OnePayment: Unifying payment processing across acquired brands at Expedia

How we consolidated five different payment systems across Expedia's portfolio brands into a single platform over three years.

2016-2021 Senior Engineering Manager 500M+ payment instruments, 20+ brands

Context

Expedia Group operated 20+ travel brands, each with its own independently built payment stack acquired through years of M&A activity. Every brand had its own checkout flow, its own vault, its own processor integrations. This fragmentation meant duplicated PCI compliance effort, inconsistent payment method support across brands, and an inability to share payment instruments across the portfolio.

I led a team of 8 engineers tasked with building a unified payment platform while remaining deeply hands-on with architecture and code. The mandate: consolidate everything into a single system without disrupting live transaction flows handling billions in GMV.

Constraints

PCI DSS compliance scope across every component. Zero-downtime migration requirements (live transactions could not be interrupted). Brand-specific payment method support that couldn’t be dropped during migration. Regulatory differences across markets, particularly European regulations like SCA (Strong Customer Authentication) that required 2-factor authentication for credit card payments. Cross-team coordination across 20+ brands with different release cadences and technical stacks.

Architecture

The OnePayment platform centered on a payment vault and tokenization layer. The vault managed 500M+ payment instruments with a token-based abstraction that decoupled brands from the underlying processor integrations. This architecture dramatically reduced PCI footprint by centralizing sensitive data handling.

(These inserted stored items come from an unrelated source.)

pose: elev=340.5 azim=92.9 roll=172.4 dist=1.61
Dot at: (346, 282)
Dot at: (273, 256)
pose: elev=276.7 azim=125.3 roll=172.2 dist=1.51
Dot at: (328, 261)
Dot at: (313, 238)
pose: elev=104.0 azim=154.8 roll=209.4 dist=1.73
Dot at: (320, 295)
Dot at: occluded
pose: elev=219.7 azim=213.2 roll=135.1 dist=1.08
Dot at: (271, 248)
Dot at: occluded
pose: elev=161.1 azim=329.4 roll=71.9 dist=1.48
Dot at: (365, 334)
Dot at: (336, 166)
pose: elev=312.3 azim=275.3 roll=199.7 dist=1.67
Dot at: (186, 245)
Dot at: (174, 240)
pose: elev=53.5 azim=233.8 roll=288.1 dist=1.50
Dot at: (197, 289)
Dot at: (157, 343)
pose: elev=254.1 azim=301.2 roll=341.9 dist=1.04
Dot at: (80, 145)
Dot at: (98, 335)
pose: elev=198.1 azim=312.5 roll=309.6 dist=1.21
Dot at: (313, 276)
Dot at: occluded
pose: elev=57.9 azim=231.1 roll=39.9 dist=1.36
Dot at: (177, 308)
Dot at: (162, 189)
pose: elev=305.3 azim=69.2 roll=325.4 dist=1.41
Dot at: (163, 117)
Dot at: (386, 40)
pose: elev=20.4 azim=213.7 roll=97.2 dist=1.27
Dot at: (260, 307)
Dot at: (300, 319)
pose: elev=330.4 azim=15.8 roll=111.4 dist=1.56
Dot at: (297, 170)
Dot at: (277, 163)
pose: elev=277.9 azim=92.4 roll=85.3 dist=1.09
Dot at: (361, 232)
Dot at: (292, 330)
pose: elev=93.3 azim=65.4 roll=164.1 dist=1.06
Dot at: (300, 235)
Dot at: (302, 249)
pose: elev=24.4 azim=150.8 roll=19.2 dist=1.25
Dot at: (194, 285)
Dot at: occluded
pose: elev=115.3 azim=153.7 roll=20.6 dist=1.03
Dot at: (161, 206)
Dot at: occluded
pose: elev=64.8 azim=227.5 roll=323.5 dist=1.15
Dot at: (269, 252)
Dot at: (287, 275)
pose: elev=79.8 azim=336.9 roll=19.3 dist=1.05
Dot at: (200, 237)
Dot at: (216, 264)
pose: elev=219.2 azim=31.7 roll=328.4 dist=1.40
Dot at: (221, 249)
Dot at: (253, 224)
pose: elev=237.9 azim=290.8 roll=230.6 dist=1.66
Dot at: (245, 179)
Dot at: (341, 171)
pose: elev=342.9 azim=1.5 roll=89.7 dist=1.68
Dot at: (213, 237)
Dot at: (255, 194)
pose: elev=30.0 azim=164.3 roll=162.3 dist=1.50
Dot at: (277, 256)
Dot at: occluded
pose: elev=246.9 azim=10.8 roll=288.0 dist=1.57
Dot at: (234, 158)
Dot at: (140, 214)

We rebuilt DB-based batch systems into event-driven microservices for hotel collect invoice payments, replacing fragile scheduled jobs with reliable, auditable event streams. The cloud migration used AWS-DMS and HAProxy for on-prem to cloud migration with zero customer impact, with cloud HSM re-encryption ensuring security during the transition.

Hard Problems

Migrating live transaction flows without downtime across 20+ brands, each with different data models and conventions. Token portability across vault implementations required careful mapping and validation. Handling partial failures in distributed payment orchestration where money is involved demands extreme precision: every edge case is a potential financial discrepancy.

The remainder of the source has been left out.